[Brief] Repeat the data in full. Every line must match.
· · ·
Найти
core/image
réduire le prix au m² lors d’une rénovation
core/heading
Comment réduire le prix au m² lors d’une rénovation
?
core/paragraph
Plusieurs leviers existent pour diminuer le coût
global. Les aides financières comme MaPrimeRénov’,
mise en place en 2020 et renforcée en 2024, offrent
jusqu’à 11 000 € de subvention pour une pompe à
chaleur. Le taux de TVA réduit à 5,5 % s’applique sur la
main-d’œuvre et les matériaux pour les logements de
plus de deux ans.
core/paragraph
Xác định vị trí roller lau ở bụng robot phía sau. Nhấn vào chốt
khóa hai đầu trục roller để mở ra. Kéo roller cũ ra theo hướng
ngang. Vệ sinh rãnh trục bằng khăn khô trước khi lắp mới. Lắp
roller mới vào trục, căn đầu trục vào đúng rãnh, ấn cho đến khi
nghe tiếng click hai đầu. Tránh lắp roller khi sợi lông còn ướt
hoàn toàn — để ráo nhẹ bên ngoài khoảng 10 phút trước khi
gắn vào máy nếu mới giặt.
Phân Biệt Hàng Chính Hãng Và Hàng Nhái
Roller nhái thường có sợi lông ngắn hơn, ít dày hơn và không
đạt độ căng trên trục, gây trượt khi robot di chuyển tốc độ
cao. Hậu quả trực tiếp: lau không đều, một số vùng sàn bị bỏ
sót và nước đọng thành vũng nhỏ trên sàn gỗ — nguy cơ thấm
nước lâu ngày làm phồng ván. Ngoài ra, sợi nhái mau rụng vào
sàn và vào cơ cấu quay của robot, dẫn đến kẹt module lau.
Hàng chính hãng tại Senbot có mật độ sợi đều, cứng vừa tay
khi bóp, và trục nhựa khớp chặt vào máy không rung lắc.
· · ·
[Response box]
Найти
core/image
réduire le prix au m² lors d’une rénovation
core/heading
Comment réduire le prix au m² lors d’une rénovation
?
core/paragraph
Plusieurs leviers existent pour diminuer le coût
global. Les aides financières comme MaPrimeRénov’,
mise en place en 2020 et renforcée en 2024, offrent
jusqu’à 11 000 € de subvention pour une pompe à
chaleur. Le taux de TVA réduit à 5,5 % s’applique sur la
main-d’œuvre et les matériaux pour les logements de
plus de deux ans.
core/paragraph
Xác định vị trí roller lau ở bụng robot phía sau. Nhấn vào chốt
khóa hai đầu trục roller để mở ra. Kéo roller cũ ra theo hướng
ngang. Vệ sinh rãnh trục bằng khăn khô trước khi lắp mới. Lắp
roller mới vào trục, căn đầu trục vào đúng rãnh, ấn cho đến khi
nghe tiếng click hai đầu. Tránh lắp roller khi sợi lông còn ướt
hoàn toàn — để ráo nhẹ bên ngoài khoảng 10 phút trước khi
gắn vào máy nếu mới giặt.
Phân Biệt Hàng Chính Hãng Và Hàng Nhái
Roller nhái thường có sợi lông ngắn hơn, ít dày hơn và không
đạt độ căng trên trục, gây trượt khi robot di chuyển tốc độ
cao. Hậu quả trực tiếp: lau không đều, một số vùng sàn bị bỏ
sót và nước đọng thành vũng nhỏ trên sàn gỗ — nguy cơ thấm
nước lâu ngày làm phồng ván. Ngoài ra, sợi nhái mau rụng vào
sàn và vào cơ cấu quay của robot, dẫn đến kẹt module lau.
Hàng chính hãng tại Senbot có mật độ sợi đều, cứng vừa tay
khi bóp, và trục nhựa khớp chặt vào máy không rung lắc.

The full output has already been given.